Notwithstanding all that, I really liked the design, especially the big, wide, highly visible sights, and the well shaped grips. The sights on mine shot left and the grips were a loose fit. I filed enough off the front sight to center the groups, and used a wad of paper to wedge the grips in place. I would have tolerated the recoil, but I cannot tolerate poor accuracy.
I am certain Charter Arms worked out all the problems long ago, but I still cannot bring myself to get another .44 Bull Dog.
Can you provide me with information on your prices for both the Charter Arms Bulldog 44 Special and the 45 Colt?
New grips are too large and not suitable for left handers. Original boot grips were better. Splinter grips with a Tyler T-grip is even better. Years ago I used one that had been modified to be a Fitz Special, including a 2 inch barrel. It was very fast and concealable. The 13 lb. trigger might need an action tune. These are great little guns at reasonable prices.
I do not own the classic, but I do own a stainless bulldog. it is awesome, and the only complaint I have about it is the grip frame is aluminum, and there is no stainless upgrade available for it, it shoots and points well, has no spent case ejection issues, and loads well with a speedloader. accuracy is far better than necessary and recoil is surprisingly light. mine is well built, and has held up well. I highly recommend them to anyone wanting a small, light, large caliber revolver for a carry piece.
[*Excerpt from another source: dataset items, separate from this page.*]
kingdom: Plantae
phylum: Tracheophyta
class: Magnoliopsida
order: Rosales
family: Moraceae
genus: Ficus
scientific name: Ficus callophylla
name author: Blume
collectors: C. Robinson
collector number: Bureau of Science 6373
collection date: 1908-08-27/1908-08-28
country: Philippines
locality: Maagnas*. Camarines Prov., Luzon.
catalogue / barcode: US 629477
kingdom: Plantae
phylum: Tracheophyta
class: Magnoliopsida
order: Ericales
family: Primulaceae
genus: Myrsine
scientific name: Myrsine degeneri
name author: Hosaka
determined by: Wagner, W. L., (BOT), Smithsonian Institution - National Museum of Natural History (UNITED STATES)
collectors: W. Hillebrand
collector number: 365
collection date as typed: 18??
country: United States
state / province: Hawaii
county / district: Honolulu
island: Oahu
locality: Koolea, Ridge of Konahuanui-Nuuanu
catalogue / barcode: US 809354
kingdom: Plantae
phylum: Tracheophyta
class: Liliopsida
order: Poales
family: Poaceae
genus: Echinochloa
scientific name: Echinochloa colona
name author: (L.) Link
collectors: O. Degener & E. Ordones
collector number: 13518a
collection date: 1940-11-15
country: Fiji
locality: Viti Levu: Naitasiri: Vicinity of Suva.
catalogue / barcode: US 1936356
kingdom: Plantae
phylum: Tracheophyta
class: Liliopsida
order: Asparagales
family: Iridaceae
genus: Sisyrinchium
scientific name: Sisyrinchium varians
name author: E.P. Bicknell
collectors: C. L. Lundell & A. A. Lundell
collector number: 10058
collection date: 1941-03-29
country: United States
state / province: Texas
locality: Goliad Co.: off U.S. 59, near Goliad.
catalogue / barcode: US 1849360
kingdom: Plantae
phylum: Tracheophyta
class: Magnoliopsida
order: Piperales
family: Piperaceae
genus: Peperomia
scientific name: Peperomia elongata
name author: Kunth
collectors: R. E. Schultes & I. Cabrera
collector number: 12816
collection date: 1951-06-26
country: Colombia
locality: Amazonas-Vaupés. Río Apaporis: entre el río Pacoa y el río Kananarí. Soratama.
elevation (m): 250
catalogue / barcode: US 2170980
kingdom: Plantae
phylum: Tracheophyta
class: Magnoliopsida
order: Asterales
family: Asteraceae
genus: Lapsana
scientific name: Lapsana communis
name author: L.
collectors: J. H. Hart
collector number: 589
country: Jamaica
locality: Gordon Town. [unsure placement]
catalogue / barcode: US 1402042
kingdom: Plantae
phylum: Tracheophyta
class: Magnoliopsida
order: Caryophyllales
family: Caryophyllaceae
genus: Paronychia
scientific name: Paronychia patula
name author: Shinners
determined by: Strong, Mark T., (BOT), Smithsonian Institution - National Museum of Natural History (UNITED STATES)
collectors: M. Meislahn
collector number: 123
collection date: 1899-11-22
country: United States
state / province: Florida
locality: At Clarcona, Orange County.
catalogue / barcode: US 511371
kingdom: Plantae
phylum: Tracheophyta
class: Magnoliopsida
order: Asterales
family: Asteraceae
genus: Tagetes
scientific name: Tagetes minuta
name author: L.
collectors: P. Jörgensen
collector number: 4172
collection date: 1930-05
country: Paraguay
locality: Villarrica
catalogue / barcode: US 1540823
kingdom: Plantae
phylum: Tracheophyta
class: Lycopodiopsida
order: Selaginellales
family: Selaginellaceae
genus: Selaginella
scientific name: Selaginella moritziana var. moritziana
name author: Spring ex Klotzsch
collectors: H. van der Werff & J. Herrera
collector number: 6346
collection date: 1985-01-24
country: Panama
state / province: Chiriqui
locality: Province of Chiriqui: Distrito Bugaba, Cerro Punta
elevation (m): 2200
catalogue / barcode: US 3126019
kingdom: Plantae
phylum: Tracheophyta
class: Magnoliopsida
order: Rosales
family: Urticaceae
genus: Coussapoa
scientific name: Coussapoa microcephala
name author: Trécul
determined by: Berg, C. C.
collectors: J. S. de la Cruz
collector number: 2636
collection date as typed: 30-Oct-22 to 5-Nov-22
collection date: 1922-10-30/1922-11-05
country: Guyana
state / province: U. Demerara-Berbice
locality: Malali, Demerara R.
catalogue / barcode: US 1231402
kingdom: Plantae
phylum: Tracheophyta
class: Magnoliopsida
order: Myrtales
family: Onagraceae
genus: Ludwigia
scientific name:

My wife acquired a .38 Charter Arms stubby from her first husband, and I have always wanted the .44 Bulldog version. I can’t really justify buying one on my retirement income, and I already have eight handguns on my CCW and even more in the safe, so I might have to win the Lotto first,
A pity, this looks to be a nice useful stubby, perhaps replacing my Grendel .380 as an ankle holster backup for the 1911 I usually carry.
John, I have one thing to say to you – Happy wife, happy life.
I recall that this was infamous “The Son of Sam”serial killer’s handgun back then.Too bad they kept him alive in prison,would have been better dropping him off the Throgsneck,Whitestone or TriBorough bridges with a concrete block tied on his neck..
Were I interested in this piece,I’d like to see the following changes:
-semi bobbed hammer,for better pocketing of it
-enclosed ejector rod
-large tritium front sight
-matte stainless steel
-possibly in 45Colt
-perhaps Hogue Monogrip-I have a large left hand
you are in luck – they are now available in .45 Colt.